*What to produce*
Write out every line of the records below word for word, leaving out the pictures.
== Data in this exercise ==
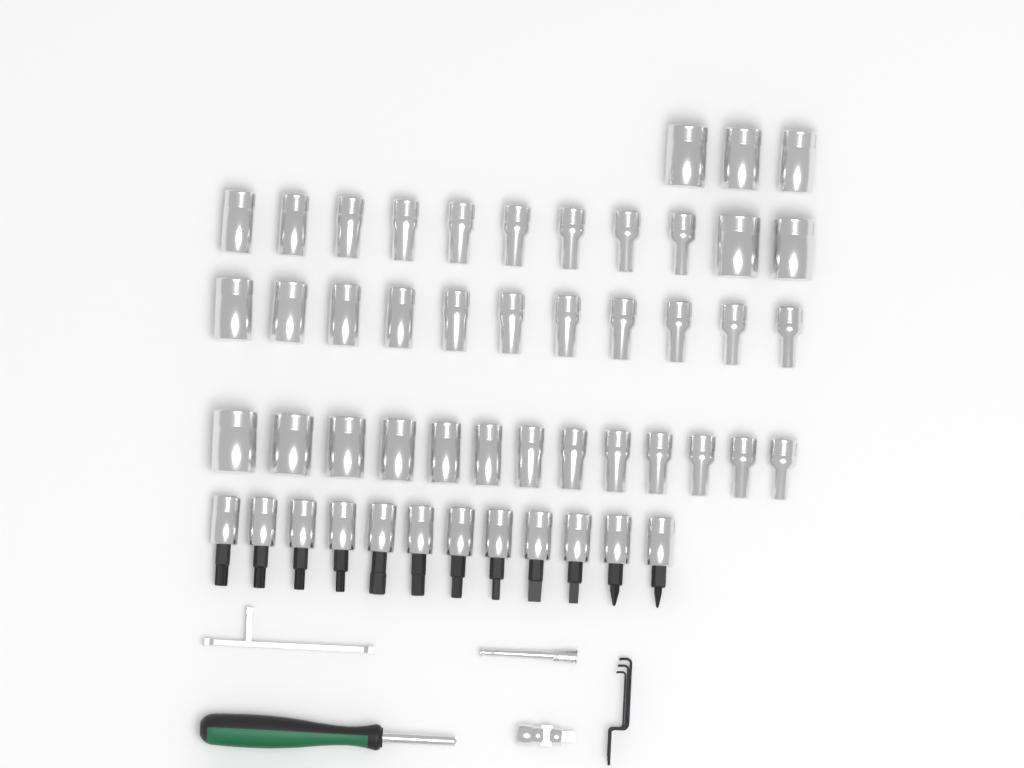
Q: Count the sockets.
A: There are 38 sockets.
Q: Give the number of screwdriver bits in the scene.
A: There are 12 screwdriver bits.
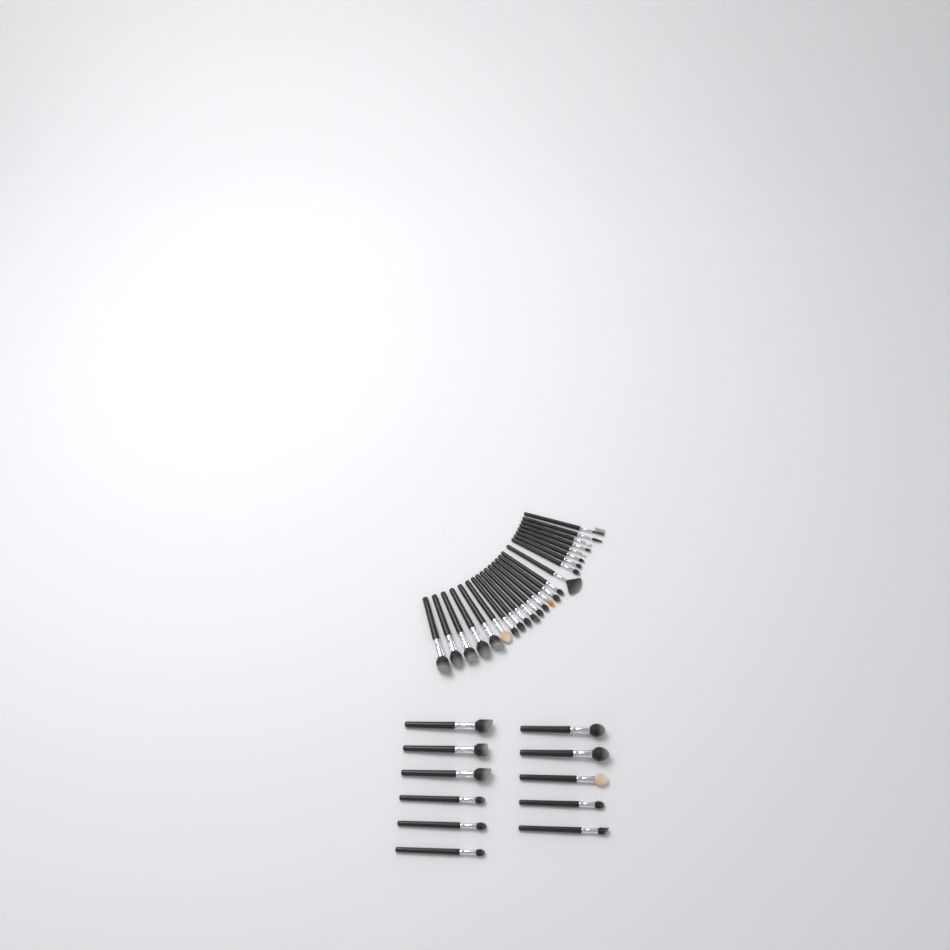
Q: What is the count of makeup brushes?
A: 35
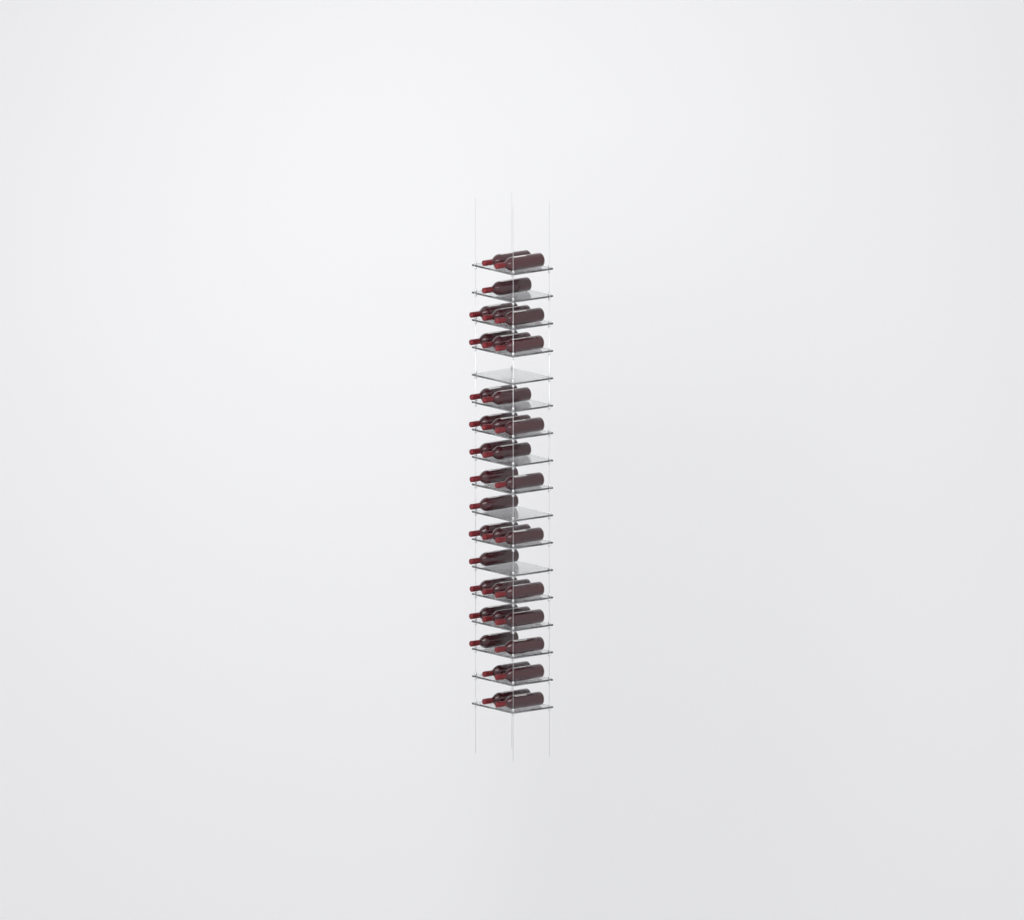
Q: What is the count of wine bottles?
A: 35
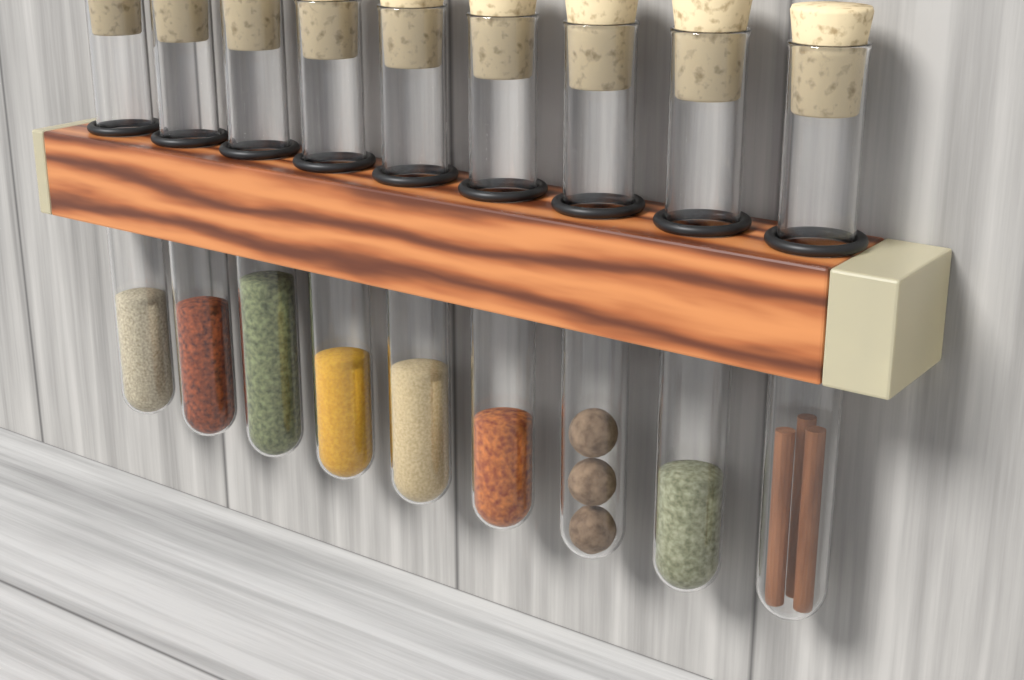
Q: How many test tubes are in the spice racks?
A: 9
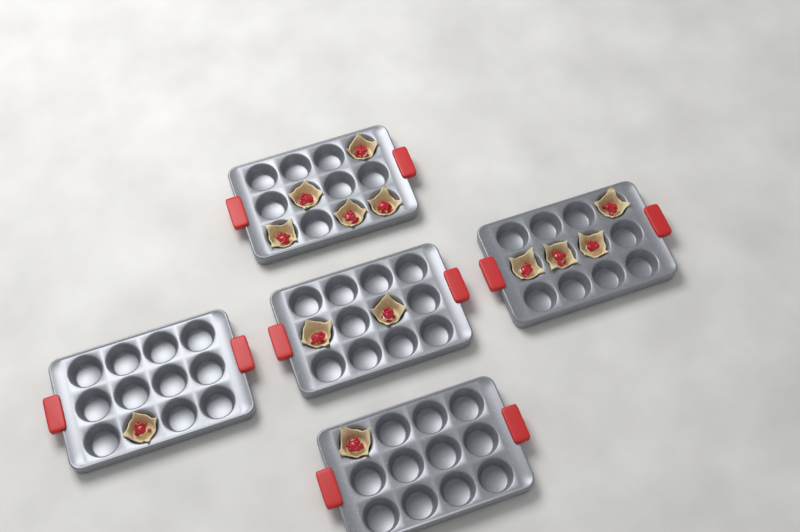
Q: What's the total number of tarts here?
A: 13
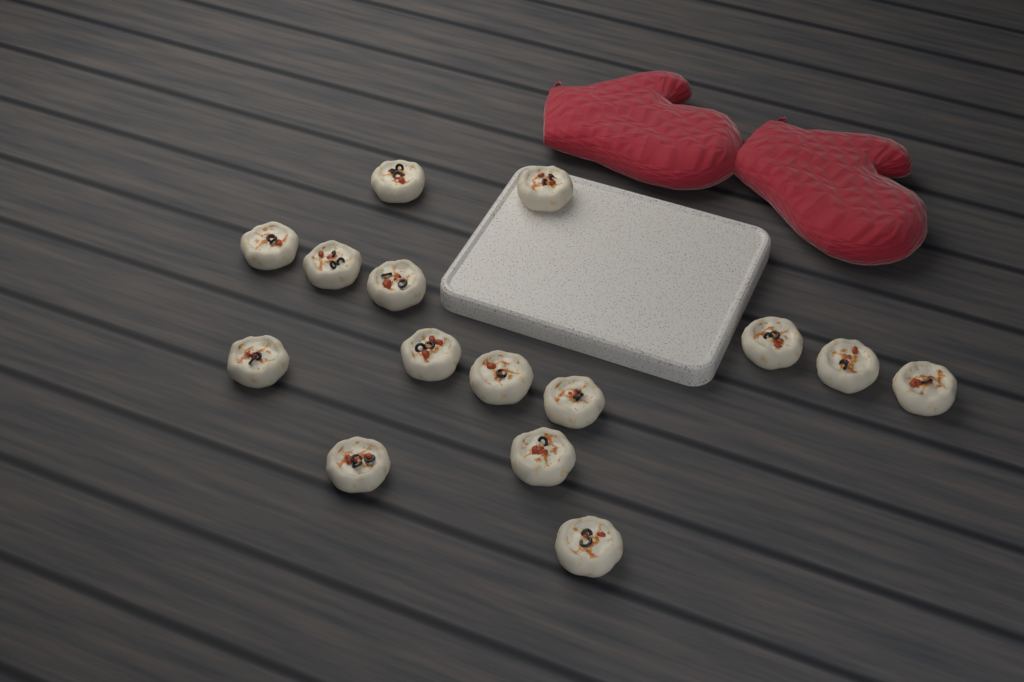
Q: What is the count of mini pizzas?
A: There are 15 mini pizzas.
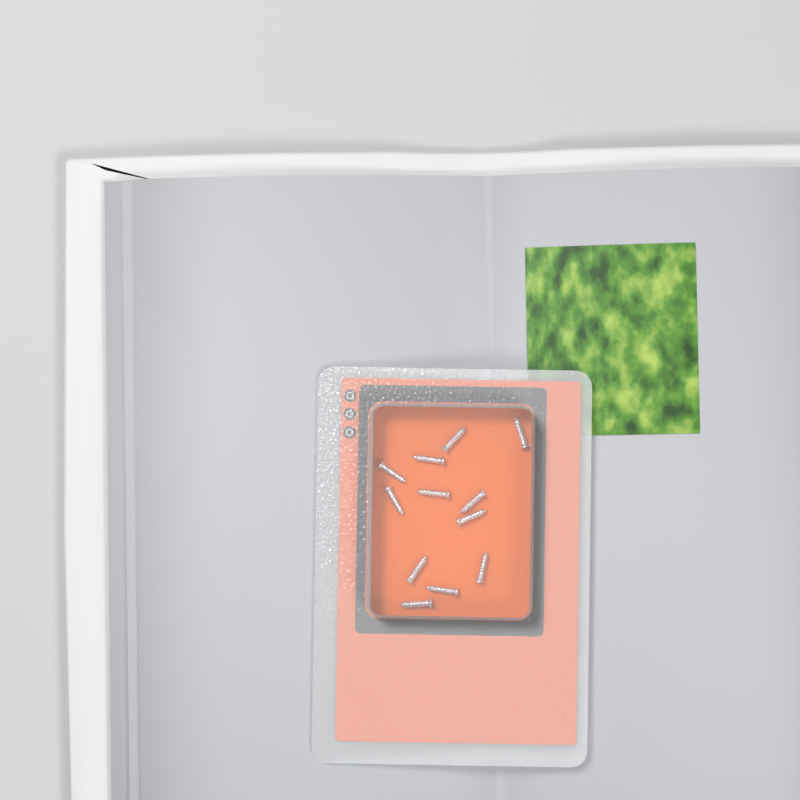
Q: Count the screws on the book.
===
*Answer to the task*
Q: Count the sockets.
A: There are 38 sockets.
Q: Give the number of screwdriver bits in the scene.
A: There are 12 screwdriver bits.
Q: What is the count of makeup brushes?
A: 35
Q: What is the count of wine bottles?
A: 35
Q: How many test tubes are in the spice racks?
A: 9
Q: What's the total number of tarts here?
A: 13
Q: What is the count of mini pizzas?
A: There are 15 mini pizzas.
Q: Count the screws on the book.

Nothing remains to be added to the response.